Le président du Mouvement républicain et citoyen (MRC) Jean-Pierre Chevènement s'est déclaré prêt, samedi à Toulouse, à discuter avec le président du MoDem François Bayrou et avec la gauche "sans exclusive" d'un "projet républicain pour répondre à la crise".

"François Bayrou a déclaré vouloir tendre la main à la gauche. Ma réaction est qu'il ne faut pas manifester de sectarisme, il faut discuter du fond, et particulièrement de l'Europe avec M. Bayrou", a déclaré à l'AFP M. Chevènement, en marge de l'université d'été du MRC, ce week-end à Toulouse.

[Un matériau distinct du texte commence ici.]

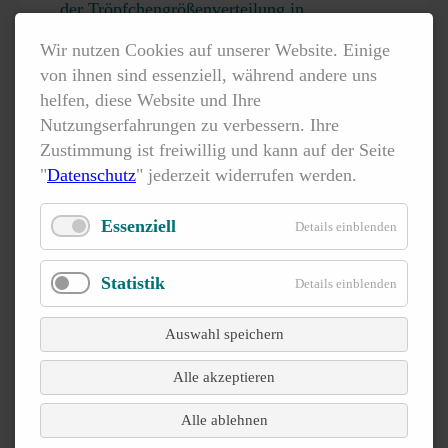
der Tröpfchengrößenverteilung in
Rohölemulsionen.
Wir nutzen Cookies auf unserer Website. Einige
von ihnen sind essenziell, während andere uns
EOR-Fallstudien unter Nutzung der
helfen, diese Website und Ihre
analytischen Zentrifuge LUMiSizer und des
Nutzungserfahrungen zu verbessern. Ihre
Separationsanalysators LUMiReader PSA
Zustimmung ist freiwillig und kann auf der Seite
werden im Webinar vorgestellt. Für die
"
Datenschutz
" jederzeit widerrufen werden.
Bestimmung der Wassertröpfchenverteilung
in wachsartigen Rohölemulsionen nutzen
Essenziell
Details einblenden
Anwender den Dispersionsanalysator
LUMiSizer.
Statistik
Details einblenden
Zwei Literaturbeispiele werden im Webinar
vorgestellt.
Auswahl speichern
Alle akzeptieren
TEASER ANSEHEN
Alle ablehnen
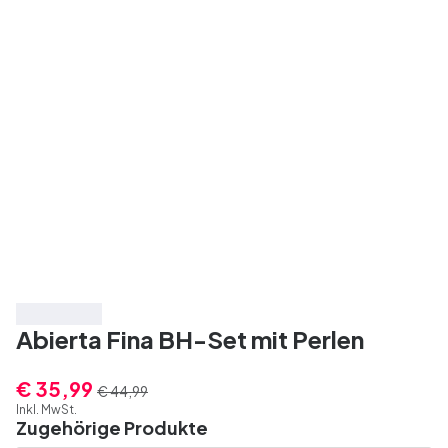
Spare 20%
Abierta Fina BH-Set mit Perlen
€ 35,99
€ 44,99
Inkl. MwSt.
Zugehörige Produkte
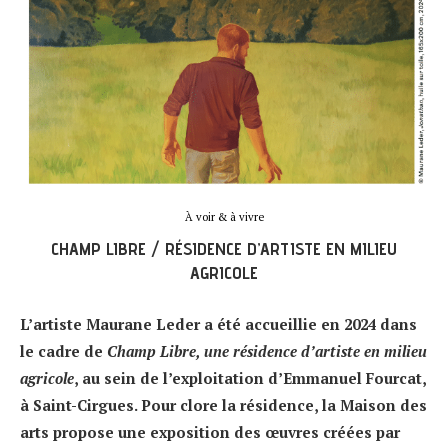
À voir & à vivre
CHAMP LIBRE / RÉSIDENCE D’ARTISTE EN MILIEU
AGRICOLE
L’artiste Maurane Leder a été accueillie en 2024 dans
le cadre de
Champ Libre, une résidence d’artiste en milieu
agricole
, au sein de l’exploitation d’Emmanuel Fourcat,
à Saint-Cirgues. Pour clore la résidence, la Maison des
arts propose une exposition des œuvres créées par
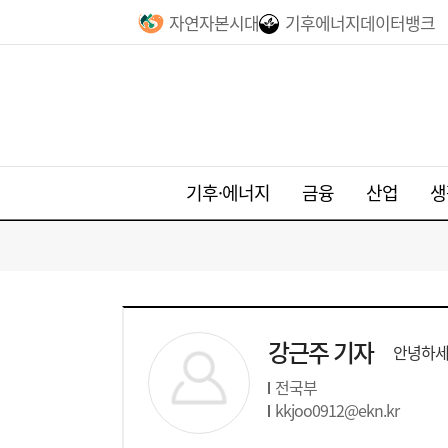
자연자본시대
기후에너지데이터뱅크
기후·에너지
금융
산업
생
강근주 기자
안녕하세
전국부
kkjoo0912@ekn.kr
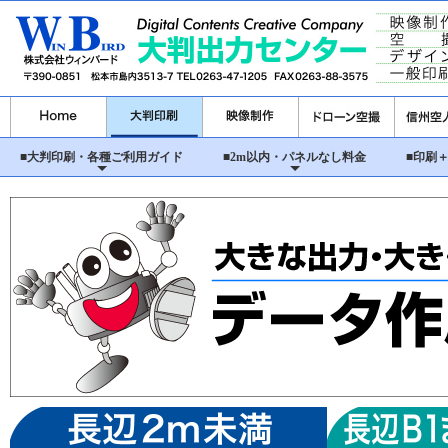
■大判印刷・各種ご利用ガイド
■2m以内・パネルなし料金
■印刷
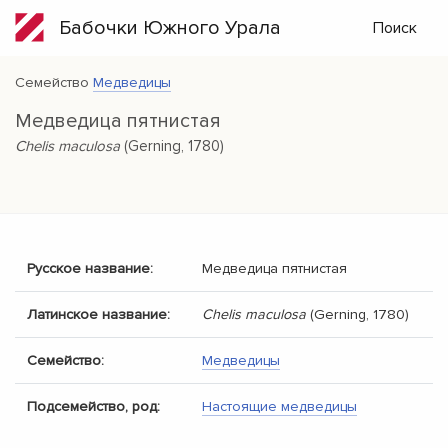
Бабочки Южного Урала
Поиск
Семейство
Медведицы
Медведица пятнистая
Chelis maculosa
(Gerning, 1780)
Русское название:
Медведица пятнистая
Латинское название:
Chelis maculosa
(Gerning, 1780)
Семейство:
Медведицы
Подсемейство, род:
Настоящие медведицы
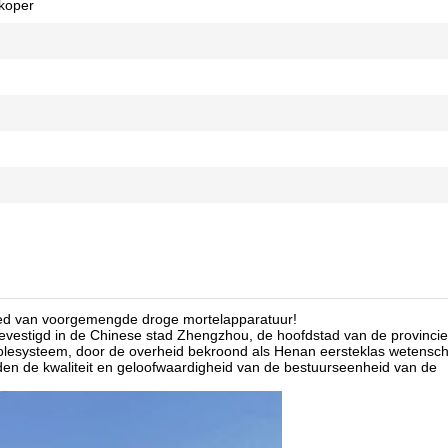
rkoper
bied van voorgemengde droge mortelapparatuur!
 gevestigd in de Chinese stad Zhengzhou, de hoofdstad van de provinc
trolesysteem, door de overheid bekroond als Henan eersteklas wetensc
n de kwaliteit en geloofwaardigheid van de bestuurseenheid van de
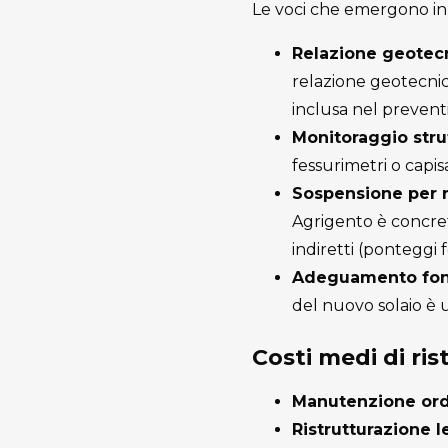
Le voci che emergono in
Relazione geotec
relazione geotecni
inclusa nel prevent
Monitoraggio stru
fessurimetri o capis
Sospensione per r
Agrigento è concret
indiretti (ponteggi 
Adeguamento fon
del nuovo solaio è u
Costi medi di ri
Manutenzione ord
Ristrutturazione 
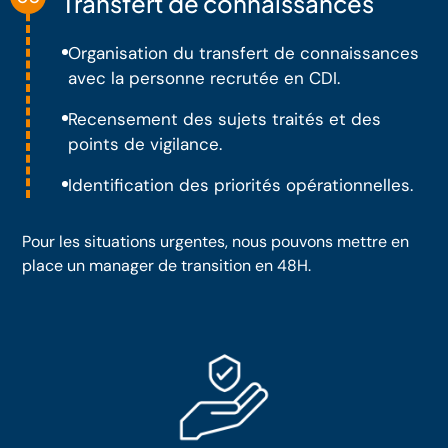
Transfert de connaissances
Organisation du transfert de connaissances
avec la personne recrutée en CDI.
Recensement des sujets traités et des
points de vigilance.
Identification des priorités opérationnelles.
Pour les situations urgentes, nous pouvons mettre en
place un manager de transition en 48H.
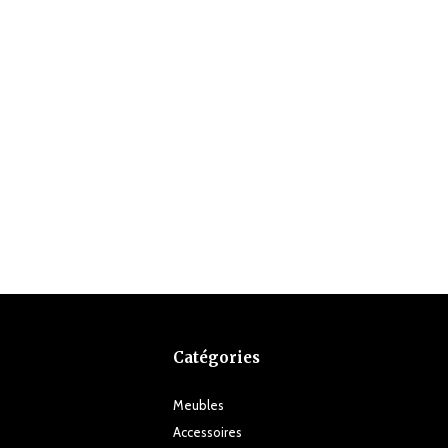
Catégories
Meubles
Accessoires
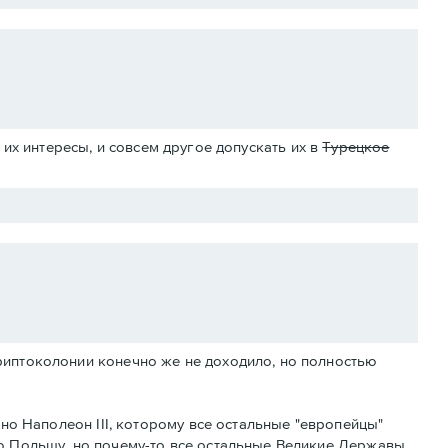
их интересы, и совсем другое допускать их в
Турецкое
риптоколонии конечно же не доходило, но полностью
тно Наполеон III, которому все остальные "европейцы"
ю Польшу, но почему-то все остальные Великие Державы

"M. Bayrou a voté pour la constitution européenne. Nous, nous disons à regrets: l'Europe telle qu'elle se présente aujourd'hui n'est pas la solution, elle est le problème. Il faut la remettre sur ses pieds. C'est de cela que nous sommes prêts à discuter avec M. Bayrou, et avec l'ensemble de la gauche sans exclusive", a-t-il dit.


François Bayrou a approuvé la main tendue de son parti à la gauche vendredi, lors de sa rentrée politique à l'occasion de l'ouverture de l'université d'été de son parti à la Grande-Motte (Hérault).
"Pour remettre la République sur ses pieds, pour faire triompher le politique par rapport à la logique des marchés financiers, nous avons besoin de tout le monde, de M. Bayrou mais du NPA aussi, plus exactement de l'ensemble des électeurs qui se reconnaissent dans la démarche des formations de gauche ou alternatives au sens large", a estimé M. Chevènement.

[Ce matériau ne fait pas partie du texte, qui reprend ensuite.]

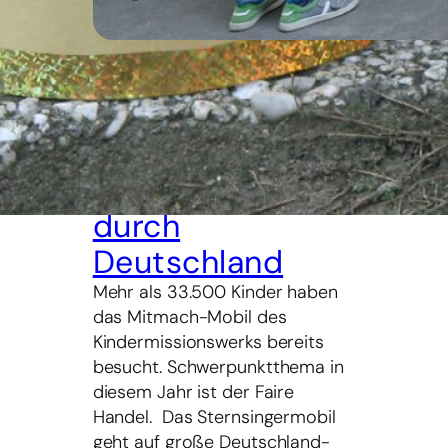
3. Mai 2026
Zum 16. Mal:
Sternsingermobil
auf dem Weg
durch
Deutschland
Mehr als 33.500 Kinder haben
das Mitmach-Mobil des
Kindermissionswerks bereits
besucht. Schwerpunktthema in
diesem Jahr ist der Faire
Handel. Das Sternsingermobil
geht auf große Deutschland-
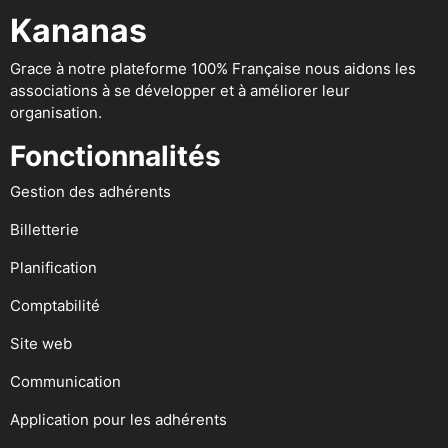
Kananas
Grace à notre plateforme 100% Française nous aidons les
associations à se développer et à améliorer leur
organisation.
Fonctionnalités
Gestion des adhérents
Billetterie
Planification
Comptabilité
Site web
Communication
Application pour les adhérents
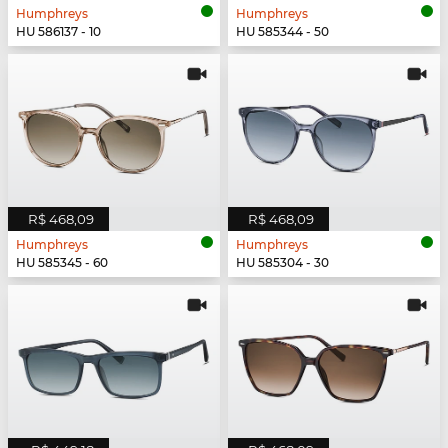
Humphreys
Humphreys
HU 586137 - 10
HU 585344 - 50
R$ 468,09
R$ 468,09
Humphreys
Humphreys
HU 585345 - 60
HU 585304 - 30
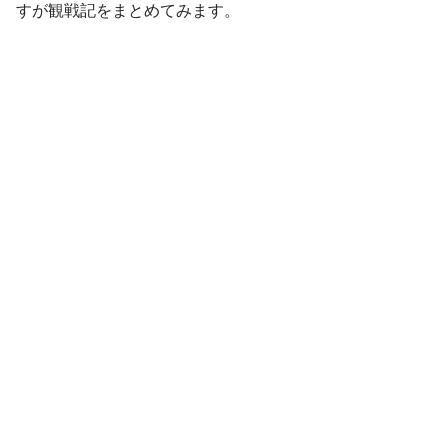
すが観戦記をまとめてみます。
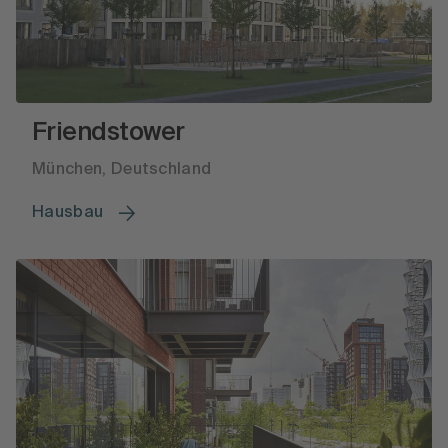
Friendstower
München, Deutschland
Hausbau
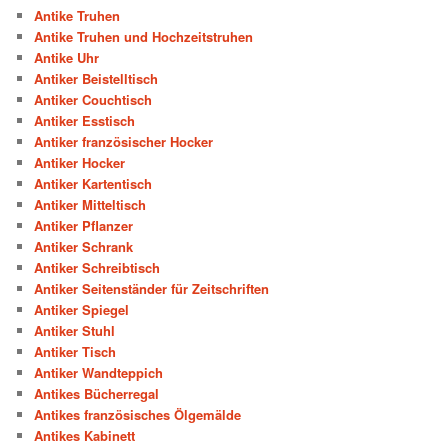
Antike Truhen
Antike Truhen und Hochzeitstruhen
Antike Uhr
Antiker Beistelltisch
Antiker Couchtisch
Antiker Esstisch
Antiker französischer Hocker
Antiker Hocker
Antiker Kartentisch
Antiker Mitteltisch
Antiker Pflanzer
Antiker Schrank
Antiker Schreibtisch
Antiker Seitenständer für Zeitschriften
Antiker Spiegel
Antiker Stuhl
Antiker Tisch
Antiker Wandteppich
Antikes Bücherregal
Antikes französisches Ölgemälde
Antikes Kabinett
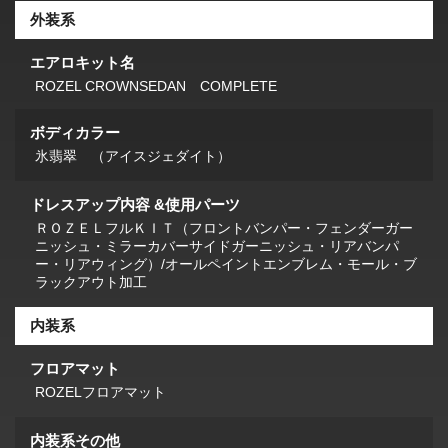
外装系
エアロキット名
ROZEL CROWNSEDAN COMPLETE
ボディカラー
氷翡翠 （アイスジェダイト）
ドレスアップ内容 &使用パーツ
ＲＯＺＥＬフルＫＩＴ（フロントバンパー・フェンダーガー
ニッシュ・ミラーカバーサイドガーニッシュ・リアバンパ
ー・リアウィング）/オールペイントエンブレム・モール・ブ
ラックアウト加工
内装系
フロアマット
ROZELフロアマット
内装系その他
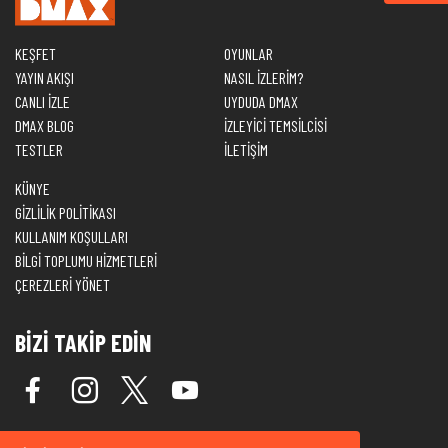
KEŞFET
OYUNLAR
YAYIN AKIŞI
NASIL İZLERİM?
CANLI İZLE
UYDUDA DMAX
DMAX BLOG
İZLEYİCİ TEMSİLCİSİ
TESTLER
İLETİŞİM
KÜNYE
GİZLİLİK POLİTİKASI
KULLANIM KOŞULLARI
BİLGİ TOPLUMU HİZMETLERİ
ÇEREZLERİ YÖNET
BİZİ TAKİP EDİN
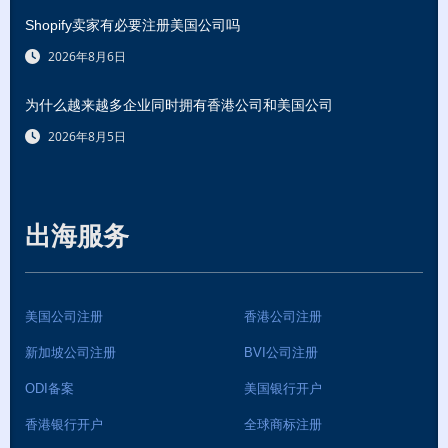
Shopify卖家有必要注册美国公司吗
2026年8月6日
为什么越来越多企业同时拥有香港公司和美国公司
2026年8月5日
出海服务
美国公司注册
香港公司注册
新加坡公司注册
BVI公司注册
ODI备案
美国银行开户
香港银行开户
全球商标注册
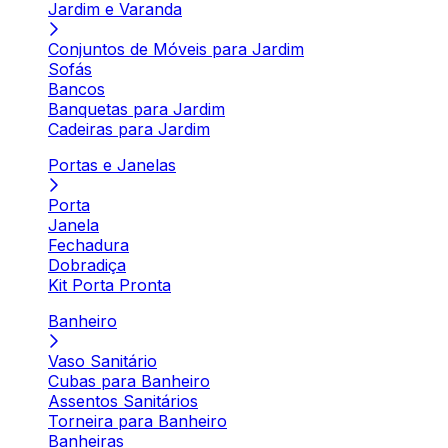
Jardim e Varanda
Conjuntos de Móveis para Jardim
Sofás
Bancos
Banquetas para Jardim
Cadeiras para Jardim
Portas e Janelas
Porta
Janela
Fechadura
Dobradiça
Kit Porta Pronta
Banheiro
Vaso Sanitário
Cubas para Banheiro
Assentos Sanitários
Torneira para Banheiro
Banheiras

"On s'interroge sur la gauche, ses perspectives. Nous évoquons un projet républicain, non seulement pour la France mais pour l'Europe, pour sortir l'humanité toute entière de la crise actuelle. Il faut le faire gagner avec tous ceux qui peuvent le soutenir", a-t-il poursuivi.

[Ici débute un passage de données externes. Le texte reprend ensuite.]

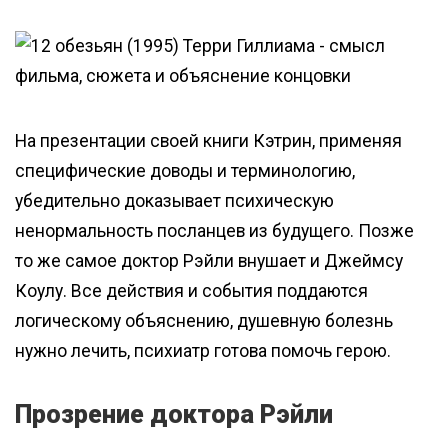
На презентации своей книги Кэтрин, применяя
специфические доводы и терминологию,
убедительно доказывает психическую
ненормальность посланцев из будущего. Позже
то же самое доктор Рэйли внушает и Джеймсу
Коулу. Все действия и события поддаются
логическому объяснению, душевную болезнь
нужно лечить, психиатр готова помочь герою.
Прозрение доктора Рэйли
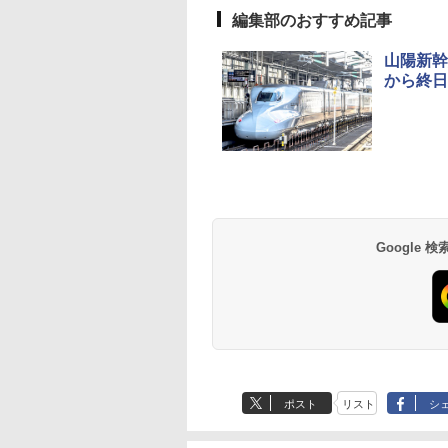
編集部のおすすめ記事
山陽新幹
から終日
草津温泉 ホテル櫻
品川プリンスホテル
グランドニッコー東
海のサウナ＆スパ
東京ドームホテル
シェラトン・グラン
井
京ベイ 舞浜
オールインクルーシ
デ・トーキョーベ
7,037円～
7,980円～
ブ 島原温泉ホテル
イ・ホテル
14,300円～
6,800円～
南風楼
10,450円～
7,950円～
Google
ポスト
リスト
シ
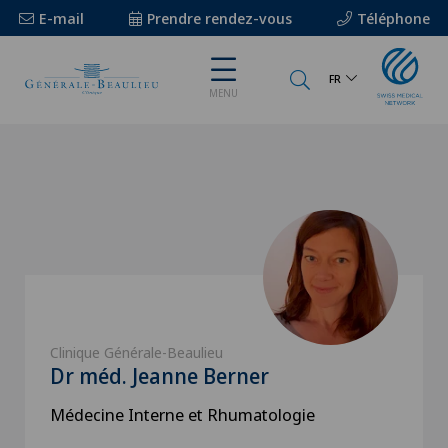
E-mail
Prendre rendez-vous
Téléphone
FR
MENU
Clinique Générale-Beaulieu
Dr méd. Jeanne Berner
Médecine Interne et Rhumatologie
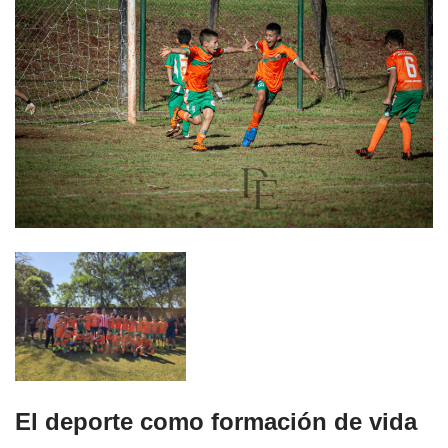
El deporte como formación de vida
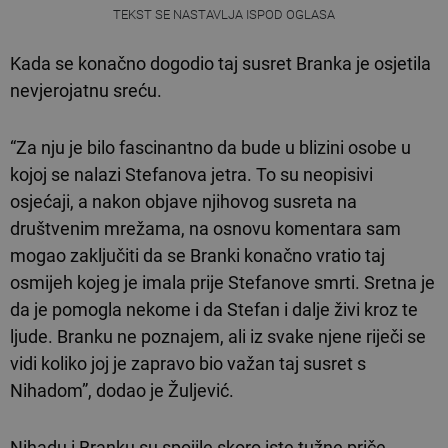
TEKST SE NASTAVLJA ISPOD OGLASA
Kada se konačno dogodio taj susret Branka je osjetila
nevjerojatnu sreću.
“Za nju je bilo fascinantno da bude u blizini osobe u
kojoj se nalazi Stefanova jetra. To su neopisivi
osjećaji, a nakon objave njihovog susreta na
društvenim mrežama, na osnovu komentara sam
mogao zaključiti da se Branki konačno vratio taj
osmijeh kojeg je imala prije Stefanove smrti. Sretna je
da je pomogla nekome i da Stefan i dalje živi kroz te
ljude. Branku ne poznajem, ali iz svake njene riječi se
vidi koliko joj je zapravo bio važan taj susret s
Nihadom”, dodao je Žuljević.
Nihadu i Branku su spojile skoro iste tužne priče.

Le MRC "pèsera" sur les prochaines présidentielles. "Nous avons un réseau d'élus, des sympathisants, nous avons une réflexion, une qualité d'écoute dans le pays qui peuvent nous permettre de contribuer positivement à une issue progressiste pour la France", a affirmé M. Chevènement.

L'université d'été du MRC est consacrée à "la désuétude du modèle social démocrate et à l'actualité du modèle républicain face à la crise".

M. Chevènement prononcera le discours de clôture dimanche, après un débat sur la "mort du modèle social-libéral", auquel participeront Jean-François Kahn (MoDem) et les socialistes Arnaud Montebourg et Paul Quilès.